═══ TEXTE PRÉSENTÉ
Au-delà du délire régressif et des clins d’oeil incessants au symbolisme fécal, LocoRoco sur PSP apportait sans doute un nouveau souffle au jeu de plates-formes en introduisant un gameplay articulé autour de la physique du corps mou et pluricellulaire. Il s’agissait toujours de sauter pour passer des obstacles, mais l’essentiel du jeu consistait à faire pivoter le décor pour faire rouler la riante bouboule. En clair, on contrôlait à la fois directement son avatar, mais aussi son environnement, en le faisant pivoter avec les gachettes de la PSP. Une distinction de commande étrange mais qui fonctionnait à merveille.

Exploration d’un autre rapport à la boule : présenté comme un screensaver interactif, Cocoreccho est en fait un gigantesque niveau dans lequel on ne contrôle plus directement ni l’environnement, ni la boule, mais un charmant papillon chargé de débusquer et de guider, au moyen d’une sorte de sifflet, les LocoRocos vers la sortie de chaque segment. L’astuce des concepteurs, un peu mesquine, consiste à avoir découpé le jeu en séquences incrémentielles. Votre première partie peut durer vingt minutes, puis, après l’écran de fin, le jeu vous félicite d’avoir débloqué un nouveau portail… qui rallongera votre prochaine partie de trente minutes, et ainsi de suite. Pour voir tous les segments du jeu, et pouvoir jouir du très joli paysage sucré dans sa globalité, il faut donc le finir au moins quatre fois. Chaque partie étant plus longue que la précédente, la confiserie portable et casual se change sur PlayStation 3 en parcours du combattant à finir coûte que coûte sous peine de devoir tout recommencer depuis le point de départ. Le rythme de progression, parfois agaçant, qui en découle, rapproche pourtant Cocoreccho, et c’est un comble, des jeux rétros, dont la difficulté et l’avarice garantissaient de très nombreuses après-midi de jeu alors qu’un run sans game over pouvait se boucler en quelques heures – voire en quelques minutes.
══════
• **TRAVAIL DEMANDÉ**:
A – Extrayez du texte sur LocoRoco tout le passage allant de « Au-delà du délire » jusqu'à « fonctionnait à merveille. ».
B – Pour chaque affirmation, dites par oui ou non si elle concorde avec le texte sur LocoRoco, en citant à l'identique les mots du texte qui tranchent : (i) dans LocoRoco, le décor pivote grâce aux gâchettes de la PSP ; (ii) dans Cocoreccho, le joueur dirige directement la boule ; (iii) il faut terminer Cocoreccho au moins quatre fois pour en voir tous les segments.
═══ DONNÉES FOURNIES
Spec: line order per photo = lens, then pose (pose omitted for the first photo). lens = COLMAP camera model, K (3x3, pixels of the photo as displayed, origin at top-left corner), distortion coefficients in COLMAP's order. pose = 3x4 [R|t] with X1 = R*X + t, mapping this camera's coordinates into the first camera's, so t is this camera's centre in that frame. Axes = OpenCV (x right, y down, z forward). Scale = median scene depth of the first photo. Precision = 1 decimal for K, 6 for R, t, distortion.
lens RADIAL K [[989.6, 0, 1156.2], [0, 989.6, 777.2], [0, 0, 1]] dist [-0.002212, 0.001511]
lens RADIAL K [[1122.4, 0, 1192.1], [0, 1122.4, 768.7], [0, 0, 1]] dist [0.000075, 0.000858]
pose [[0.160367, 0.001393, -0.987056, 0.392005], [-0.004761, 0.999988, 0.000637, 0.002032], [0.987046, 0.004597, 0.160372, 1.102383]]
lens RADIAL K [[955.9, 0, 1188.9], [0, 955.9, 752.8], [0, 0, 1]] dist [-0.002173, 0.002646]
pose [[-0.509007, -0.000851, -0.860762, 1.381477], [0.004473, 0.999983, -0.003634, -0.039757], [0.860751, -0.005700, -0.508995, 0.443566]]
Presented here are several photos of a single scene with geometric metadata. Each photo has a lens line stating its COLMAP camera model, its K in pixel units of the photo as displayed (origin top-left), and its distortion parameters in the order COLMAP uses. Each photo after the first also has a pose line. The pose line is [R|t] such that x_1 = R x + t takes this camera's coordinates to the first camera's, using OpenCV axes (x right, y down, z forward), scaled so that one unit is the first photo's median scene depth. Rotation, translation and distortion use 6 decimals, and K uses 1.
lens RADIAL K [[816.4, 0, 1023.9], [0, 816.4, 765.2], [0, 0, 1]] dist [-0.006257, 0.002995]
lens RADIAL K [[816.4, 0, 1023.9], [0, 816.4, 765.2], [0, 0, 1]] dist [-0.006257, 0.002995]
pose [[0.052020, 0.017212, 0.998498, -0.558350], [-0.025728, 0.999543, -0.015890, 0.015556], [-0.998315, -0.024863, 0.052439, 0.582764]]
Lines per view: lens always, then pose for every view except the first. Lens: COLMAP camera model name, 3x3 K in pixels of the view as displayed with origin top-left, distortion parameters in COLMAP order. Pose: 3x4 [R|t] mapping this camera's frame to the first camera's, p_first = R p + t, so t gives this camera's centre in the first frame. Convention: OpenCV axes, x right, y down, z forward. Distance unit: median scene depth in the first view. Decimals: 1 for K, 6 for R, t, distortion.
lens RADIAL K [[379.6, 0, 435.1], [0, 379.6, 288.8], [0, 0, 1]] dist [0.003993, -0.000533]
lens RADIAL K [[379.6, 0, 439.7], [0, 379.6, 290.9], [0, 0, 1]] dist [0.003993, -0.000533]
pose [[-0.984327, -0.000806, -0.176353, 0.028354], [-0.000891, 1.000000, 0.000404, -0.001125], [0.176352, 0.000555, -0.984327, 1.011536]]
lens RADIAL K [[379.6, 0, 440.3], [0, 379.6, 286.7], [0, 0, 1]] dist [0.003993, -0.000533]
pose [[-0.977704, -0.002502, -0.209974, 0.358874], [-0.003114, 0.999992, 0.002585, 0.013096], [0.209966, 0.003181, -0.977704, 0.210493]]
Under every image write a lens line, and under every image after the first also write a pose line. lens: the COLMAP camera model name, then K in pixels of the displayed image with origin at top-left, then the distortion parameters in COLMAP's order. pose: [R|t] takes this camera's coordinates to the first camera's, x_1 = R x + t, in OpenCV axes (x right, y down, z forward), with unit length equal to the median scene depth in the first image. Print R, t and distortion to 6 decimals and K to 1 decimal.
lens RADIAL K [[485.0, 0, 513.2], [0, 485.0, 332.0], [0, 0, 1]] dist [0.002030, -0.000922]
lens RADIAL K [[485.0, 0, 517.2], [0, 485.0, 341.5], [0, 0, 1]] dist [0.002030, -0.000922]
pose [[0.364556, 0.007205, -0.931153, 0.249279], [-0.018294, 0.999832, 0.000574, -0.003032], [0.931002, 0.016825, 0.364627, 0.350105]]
══════
• **RÉPONSES PAR TÂCHE**:
A –
Au-delà du délire régressif et des clins d’oeil incessants au symbolisme fécal, LocoRoco sur PSP apportait sans doute un nouveau souffle au jeu de plates-formes en introduisant un gameplay articulé autour de la physique du corps mou et pluricellulaire. Il s’agissait toujours de sauter pour passer des obstacles, mais l’essentiel du jeu consistait à faire pivoter le décor pour faire rouler la riante bouboule. En clair, on contrôlait à la fois directement son avatar, mais aussi son environnement, en le faisant pivoter avec les gachettes de la PSP. Une distinction de commande étrange mais qui fonctionnait à merveille.

B –
(i) Oui : « en le faisant pivoter avec les gachettes de la PSP ».
(ii) Non : « on ne contrôle plus directement ni l’environnement, ni la boule ».
(iii) Oui : « il faut donc le finir au moins quatre fois ».